One of the director generals showed a video of a trip in winter in Heart province (it should really say Herat Province but the built-in spell checker always changes it to Heart). It is amazing how snow covers all that is not pretty. The video footage of SUVs driving (and being stuck) in snow could have been taken in Massachusetts, except for the part where doctors treat patients right from the back of the truck or the passenger seat with crowds of mothers standing in the snow and holding their babies up for examination. There is much writing of prescriptions going on which is, I am now learning, the essence of medical practice here. I am learning so much each night around the dinner table that I think we should be sending anyone working in public health to one of the guesthouses for a thorough induction into the profession and learn about the difference between theory and the real world.

Steve and I did not stay the whole day for the conference. It is expected and good form, as foreigners, to show up at openings even if a conference is in the local language. When the opening takes place in the middle you end up attending most of the day. By the time the conference was officially opened it was nearly lunchtime and so we stayed to partake in the very classy meal that was offered to us by the World Bank, the EU and the American People. It was a few notches up from our guesthouse food; given the cost, it should have been indeed.

The first part of our session is today. The session had no name other than ‘organize for group work.’ I think that is because people know that is what I will do. I proposed a more appealing name (Towards aligned and concerted action for better health). It is placed at the low energy hour of the event, after the mid afternoon tea break. Whether it will actually start then assumes that everything else will go more or less according to plan. Dr. Ali is mobilizing all his colleagues to help facilitate the break out groups while he will lead the session. I will hover on the side, may be occasionally mouthing the words ‘focus.’ The session is so designed that it should hold the conversations and create the container in which ‘us versus them’ can become a ‘we.’

Nouns

“Learn the nouns,” said a colleague in my dream. It was about learning Japanese, but of course my mind was preoccupied with Dari. I would be an awkward speaker, just nouns, but it would help. I would add the Dari word for ‘to do’ plus a noun to make the verbs. A vocabulary of a 1000 words would be a good start. Which 1000 words is not clear yet, that is where I would need guidance. Now, with only 4 days to go, it feels too late for such an exercise. Of course as soon as I am in another linguistic environment the urgency will disappear. But yesterday the urgency was real as it was another total immersion into this language; even at the very top, the nature and dynamic of the conversation changes completely depending on whether it is in English or Dari. It is obvious to me that I either have to remove myself (as an English speaker) or stay in with enough Dari to understand the general gist and get myself understood. The speaking about work-related stuff would be harder than the understanding.
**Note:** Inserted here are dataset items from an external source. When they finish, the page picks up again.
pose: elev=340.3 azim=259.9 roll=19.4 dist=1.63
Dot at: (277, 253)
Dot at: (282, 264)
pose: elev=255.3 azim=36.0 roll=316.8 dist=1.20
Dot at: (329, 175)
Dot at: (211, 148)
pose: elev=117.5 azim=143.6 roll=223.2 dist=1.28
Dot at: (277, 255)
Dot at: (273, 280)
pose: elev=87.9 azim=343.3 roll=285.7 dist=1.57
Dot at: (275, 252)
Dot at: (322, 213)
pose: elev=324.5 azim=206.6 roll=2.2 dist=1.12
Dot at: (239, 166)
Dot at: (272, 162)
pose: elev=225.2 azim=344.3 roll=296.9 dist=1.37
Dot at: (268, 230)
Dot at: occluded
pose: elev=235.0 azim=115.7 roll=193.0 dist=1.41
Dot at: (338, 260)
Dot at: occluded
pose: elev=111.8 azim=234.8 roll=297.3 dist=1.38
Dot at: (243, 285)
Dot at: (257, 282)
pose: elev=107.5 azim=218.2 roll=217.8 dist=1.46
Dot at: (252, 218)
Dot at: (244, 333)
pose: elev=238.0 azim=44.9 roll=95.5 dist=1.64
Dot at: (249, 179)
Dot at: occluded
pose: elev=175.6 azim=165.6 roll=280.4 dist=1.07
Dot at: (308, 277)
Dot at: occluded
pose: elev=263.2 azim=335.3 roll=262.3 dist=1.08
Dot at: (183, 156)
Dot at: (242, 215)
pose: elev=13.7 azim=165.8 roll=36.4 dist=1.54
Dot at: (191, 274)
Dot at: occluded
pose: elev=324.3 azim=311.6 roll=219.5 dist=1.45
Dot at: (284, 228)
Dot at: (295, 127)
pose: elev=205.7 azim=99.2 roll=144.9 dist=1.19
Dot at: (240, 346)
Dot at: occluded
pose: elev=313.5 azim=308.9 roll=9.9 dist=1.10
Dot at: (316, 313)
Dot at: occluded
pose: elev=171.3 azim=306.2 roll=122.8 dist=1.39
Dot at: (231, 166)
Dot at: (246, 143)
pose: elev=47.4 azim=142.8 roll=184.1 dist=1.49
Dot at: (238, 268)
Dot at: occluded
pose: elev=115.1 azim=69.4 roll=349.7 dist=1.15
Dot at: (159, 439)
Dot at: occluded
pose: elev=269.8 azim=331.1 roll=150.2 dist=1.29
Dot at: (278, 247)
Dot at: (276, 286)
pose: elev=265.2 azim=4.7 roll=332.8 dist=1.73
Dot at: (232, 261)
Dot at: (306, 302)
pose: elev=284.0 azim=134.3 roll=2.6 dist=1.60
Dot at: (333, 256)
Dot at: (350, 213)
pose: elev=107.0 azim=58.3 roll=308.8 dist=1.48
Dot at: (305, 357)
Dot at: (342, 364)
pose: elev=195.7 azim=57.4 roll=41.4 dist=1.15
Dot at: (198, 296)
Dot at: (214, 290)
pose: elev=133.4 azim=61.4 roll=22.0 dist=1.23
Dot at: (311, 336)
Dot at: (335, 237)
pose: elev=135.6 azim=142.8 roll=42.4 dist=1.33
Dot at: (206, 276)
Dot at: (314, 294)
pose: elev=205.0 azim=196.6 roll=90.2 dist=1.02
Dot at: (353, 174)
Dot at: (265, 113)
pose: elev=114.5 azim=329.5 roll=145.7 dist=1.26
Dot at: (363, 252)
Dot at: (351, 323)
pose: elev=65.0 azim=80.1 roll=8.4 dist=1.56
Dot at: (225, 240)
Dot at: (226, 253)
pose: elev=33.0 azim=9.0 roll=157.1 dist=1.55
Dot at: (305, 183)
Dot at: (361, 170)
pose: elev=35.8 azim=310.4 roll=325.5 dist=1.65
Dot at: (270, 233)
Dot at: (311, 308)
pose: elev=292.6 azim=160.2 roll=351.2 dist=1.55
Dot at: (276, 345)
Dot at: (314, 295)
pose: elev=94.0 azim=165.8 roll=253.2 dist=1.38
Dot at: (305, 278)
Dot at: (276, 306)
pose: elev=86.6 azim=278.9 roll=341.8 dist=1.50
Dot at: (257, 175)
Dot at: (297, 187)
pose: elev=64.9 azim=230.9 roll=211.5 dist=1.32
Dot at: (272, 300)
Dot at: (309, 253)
Aside from immersion in Dari (which will continue the next 3 days), yesterday was also an intense day of immersion into the inner workings of the top tier of the ministry; or maybe it was not the inner workings but the outer, visible manifestations of the inner works by its senior staff. I was reminded why I like to work with senior management as much – there is a sense of powerlessness that I feel can be remedied if only people learn to better talk and think together.

I prepared a PowerPoint lecture – yes I can do that if I have to – that was primarily drawn from Bill Isaacs work about dialogue and the dynamics of senior leadership teams. Much of the conversation was about system dynamics – Afghanistan is like a laboratory with lots of balancing and reinforcing loops. The fundamentalists throwing acid into the faces of young girls walking to school is one such a balancing loop. My intent of the team retreat was to help people see the invisible so that it can be incorporated into the decision making. The other intent was to show why teams are needed in a complex environment like this, especially at the top. We did not get the intact team in the room so the relationship building had to wait; but I think we made a start by at least revealing what results each one is held accountable for and what contributions each department wants from the other.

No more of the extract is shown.